Оставайтесь в курсе последних событий! Подписывайтесь на наш канал в Telegram.
А входил в литературу переполненный новым видением мира. Не знал, что такое литературные поиски. Уверенно записывал впечатления, накопленные им за двадцать пять лет жизни.
Метафору он реализовал в сюжете: в «Трех толстяках» была исполнена мечта ребенка – увидеть, как взлетает в небо продавец шаров: «Он летел над городом, повиснув на веревочке, к которой были привязаны шары… Он летел, как хороший одуванчик… Город поворачивался под ним, как приколотый на булавке».
Метафора для Юрия Олеши – не средство и не цель, она сверхчувствительна и сверхфункциональна: извлечение корня из привычной картины мира. В этом смысле она обладает самостоятельной художественной ценностью – поверх и помимо фабульного движения его прозы.
В остросюжетной ситуации Олеша вскользь, но с явным сожалением замечает: «Некогда было любоваться видом, хотя вид этого заслуживал».
В мире Юрия Олеши все шиворот-навыворот: ему приходится отвлечься от описания, чтобы заняться сюжетом. Сюжет выглядит при этом чем-то вроде вынужденного отступления.
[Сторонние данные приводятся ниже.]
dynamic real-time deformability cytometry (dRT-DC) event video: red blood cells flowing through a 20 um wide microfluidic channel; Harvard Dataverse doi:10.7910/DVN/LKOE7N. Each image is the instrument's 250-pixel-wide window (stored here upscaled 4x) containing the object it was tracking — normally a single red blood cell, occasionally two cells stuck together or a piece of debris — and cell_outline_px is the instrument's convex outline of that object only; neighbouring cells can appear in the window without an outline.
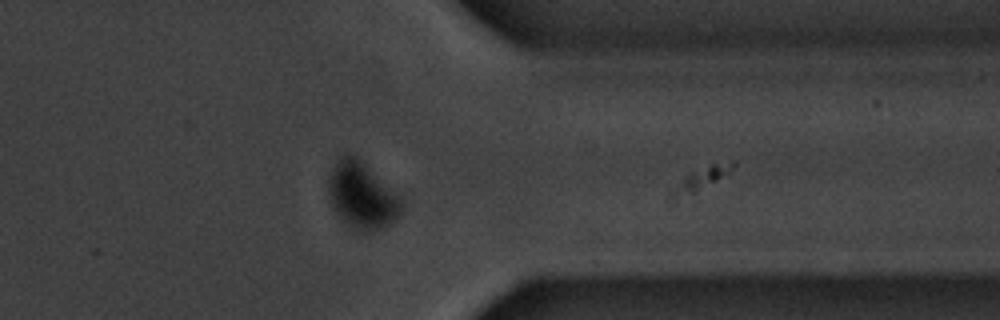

Согласно традиционной литературной классификации, бесчисленные остановки в сюжете являются недостатком Олеши-рассказчика. Но это на уровне школьного сознания, исходя из которого принято считать отступлениями лучшие страницы «Мертвых душ». На самом деле «Мертвые души» – поэма, а не роман, и ее движение проявляется прежде всего в авторской речи, а как раз похождения Чичикова – томительные остановки, паузы, пропуски в поэтическом монологе Гоголя.
Олеша также создает новый жанр, а не просто увеличивает изобразительную силу прозы, сближая ее с живописью. В этом жанре происходит своеобразная рокировка – сюжет и метафора меняются местами. Аудитория Олеши – не читатели и слушатели, а путешественники, для которых он составляет путеводитель по невидимой стране, либо зрители, которым он демонстрирует феноменальные возможности человека: талант видеть мир заново.
Еще эти демонстрационные литературные сеансы можно сравнить с цирковым представлением.
«Я, между прочим, и теперь иногда сообщаю знакомым, что в детстве умел делать сальто-мортале. Мне верят, и я, вообще не любящий врать, рассказываю даже подробности.
Может быть, эта мечта уметь делать сальто-мортале и была во мне первым движением художника…»,
А что, если эта мечта делать сальто-мортале осталась художническим стимулом Юрия Олеши на всю жизнь?
Неизбежен другой вопрос: может ли проза заимствовать жанровое своеобразие у циркового искусства – у жонглеров и эквилибристов, у иллюзионистов и фокусников?
Созданный Олешей мир странно, фантастично освещен. Кажется даже, что он освещен искусственно, несколькими источниками света сразу же, как в фотоателье. Олеша не любит полутонов, переходов цвета, теней. Экваториально стоящее солнце с перпендикулярными к земле лучами, без теней – таково освещение изображенного им мира. Оно, может быть, и не искусственно, но неестественно – для москвича или ленинградца. А вот для Одессы, где прошли детство и юность, до экватора все-таки чуть поближе…
«Шувалов видит влетевшую в окно полосатую и
кровожадную, похожую на тигра осу.
– Леля! Тигр! – завопил Шувалов»
Этот эпизод из рассказа «Любовь» имеет предтечу в известном рассказе Эдгара По «Сфинкс», а самим Олешей объяснен в очерке «В мире»:
«Размеры – вещь условная.
На краю оврага – на самом краю, даже по ту сторону – растет какое-то зонтичное. Оно четко стоит на фоне неба.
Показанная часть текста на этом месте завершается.